### Source material ###
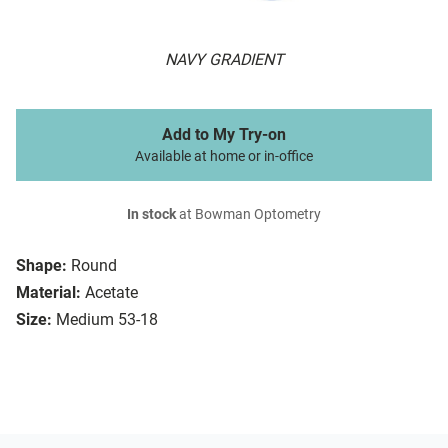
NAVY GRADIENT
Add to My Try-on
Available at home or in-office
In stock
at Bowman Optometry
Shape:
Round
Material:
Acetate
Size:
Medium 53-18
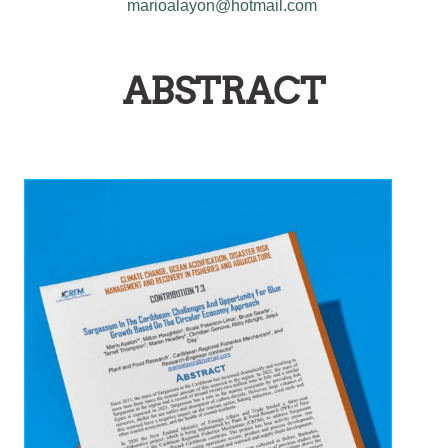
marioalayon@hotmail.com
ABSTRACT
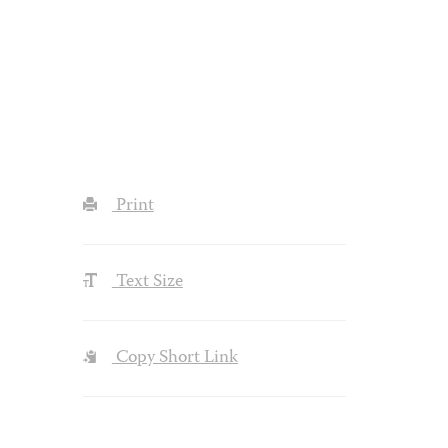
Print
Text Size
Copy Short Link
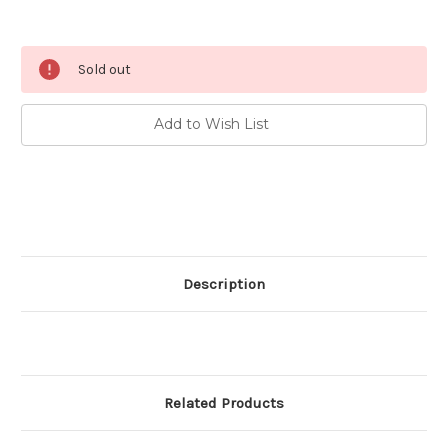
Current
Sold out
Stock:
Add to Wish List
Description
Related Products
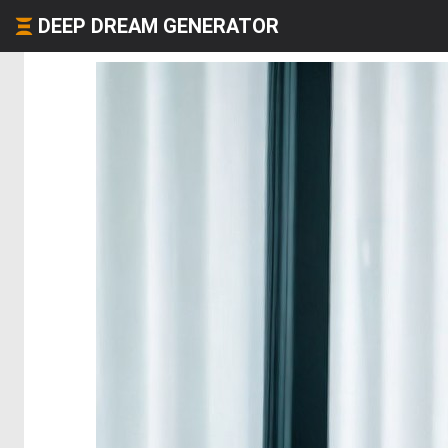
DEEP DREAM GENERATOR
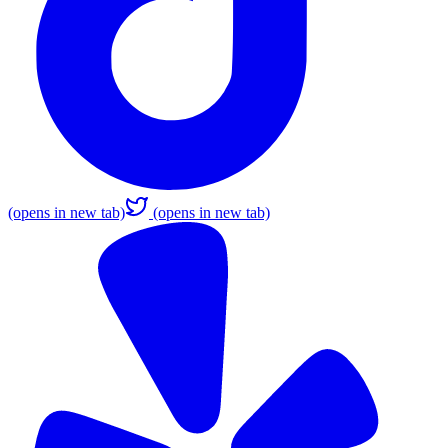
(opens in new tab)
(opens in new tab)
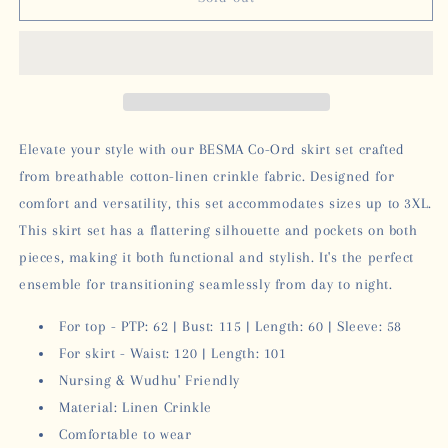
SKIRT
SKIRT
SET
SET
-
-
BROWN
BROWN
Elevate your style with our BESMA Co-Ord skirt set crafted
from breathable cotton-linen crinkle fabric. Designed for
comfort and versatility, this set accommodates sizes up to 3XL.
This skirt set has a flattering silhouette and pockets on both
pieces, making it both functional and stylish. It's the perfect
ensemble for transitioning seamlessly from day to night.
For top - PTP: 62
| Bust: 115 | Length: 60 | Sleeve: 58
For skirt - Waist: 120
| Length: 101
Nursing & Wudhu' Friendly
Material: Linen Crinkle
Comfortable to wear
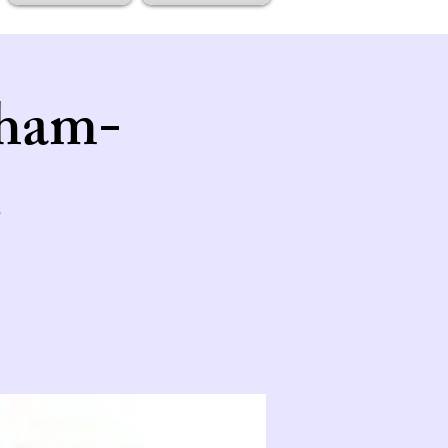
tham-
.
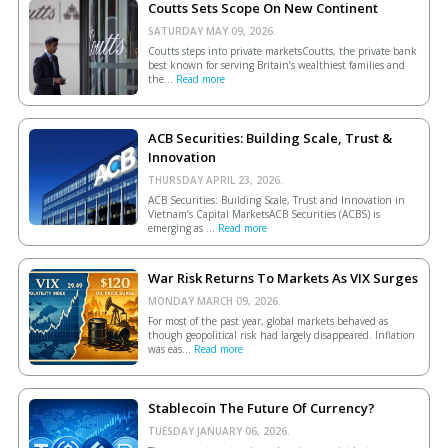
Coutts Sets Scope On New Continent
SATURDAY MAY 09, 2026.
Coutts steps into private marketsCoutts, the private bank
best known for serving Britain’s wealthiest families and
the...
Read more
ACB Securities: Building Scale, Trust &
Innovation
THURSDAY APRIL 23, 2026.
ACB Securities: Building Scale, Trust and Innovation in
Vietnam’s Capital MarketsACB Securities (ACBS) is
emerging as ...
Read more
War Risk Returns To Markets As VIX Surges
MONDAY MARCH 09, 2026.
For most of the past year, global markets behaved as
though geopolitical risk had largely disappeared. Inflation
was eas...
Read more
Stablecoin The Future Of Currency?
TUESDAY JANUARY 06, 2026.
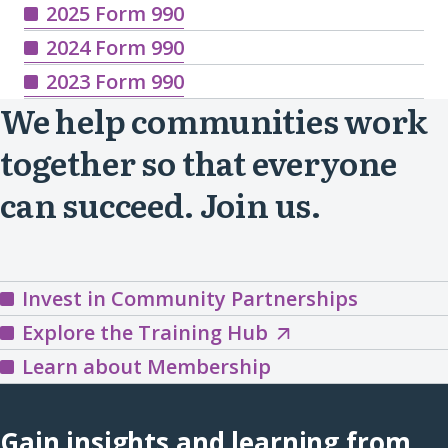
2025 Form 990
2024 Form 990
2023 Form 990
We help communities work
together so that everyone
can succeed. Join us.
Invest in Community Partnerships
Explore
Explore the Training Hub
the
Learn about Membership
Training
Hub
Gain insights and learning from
###
Prompt
Your answer must be an exact repeat of the records above, with no pictures in it.

Answer below
NAVY GRADIENT
Add to My Try-on
Available at home or in-office
In stock
at Bowman Optometry
Shape:
Round
Material:
Acetate
Size:
Medium 53-18
marioalayon@hotmail.com
ABSTRACT
Print
Text Size
Copy Short Link
Current
Sold out
Stock:
Add to Wish List
Description
Related Products
DEEP DREAM GENERATOR
(opens in new tab)
(opens in new tab)
SKIRT
SKIRT
SET
SET
-
-
BROWN
BROWN
Elevate your style with our BESMA Co-Ord skirt set crafted
from breathable cotton-linen crinkle fabric. Designed for
comfort and versatility, this set accommodates sizes up to 3XL.
This skirt set has a flattering silhouette and pockets on both
pieces, making it both functional and stylish. It's the perfect
ensemble for transitioning seamlessly from day to night.
For top - PTP: 62
| Bust: 115 | Length: 60 | Sleeve: 58
For skirt - Waist: 120
| Length: 101
Nursing & Wudhu' Friendly
Material: Linen Crinkle
Comfortable to wear
tham-
.
Coutts Sets Scope On New Continent
SATURDAY MAY 09, 2026.
Coutts steps into private marketsCoutts, the private bank
best known for serving Britain’s wealthiest families and
the...
Read more
ACB Securities: Building Scale, Trust &
Innovation
THURSDAY APRIL 23, 2026.
ACB Securities: Building Scale, Trust and Innovation in
Vietnam’s Capital MarketsACB Securities (ACBS) is
emerging as ...
Read more
War Risk Returns To Markets As VIX Surges
MONDAY MARCH 09, 2026.
For most of the past year, global markets behaved as
though geopolitical risk had largely disappeared. Inflation
was eas...
Read more
Stablecoin The Future Of Currency?
TUESDAY JANUARY 06, 2026.
2025 Form 990
2024 Form 990
2023 Form 990
We help communities work
together so that everyone
can succeed. Join us.
Invest in Community Partnerships
Explore
Explore the Training Hub
the
Learn about Membership
Training
Hub
Gain insights and learning from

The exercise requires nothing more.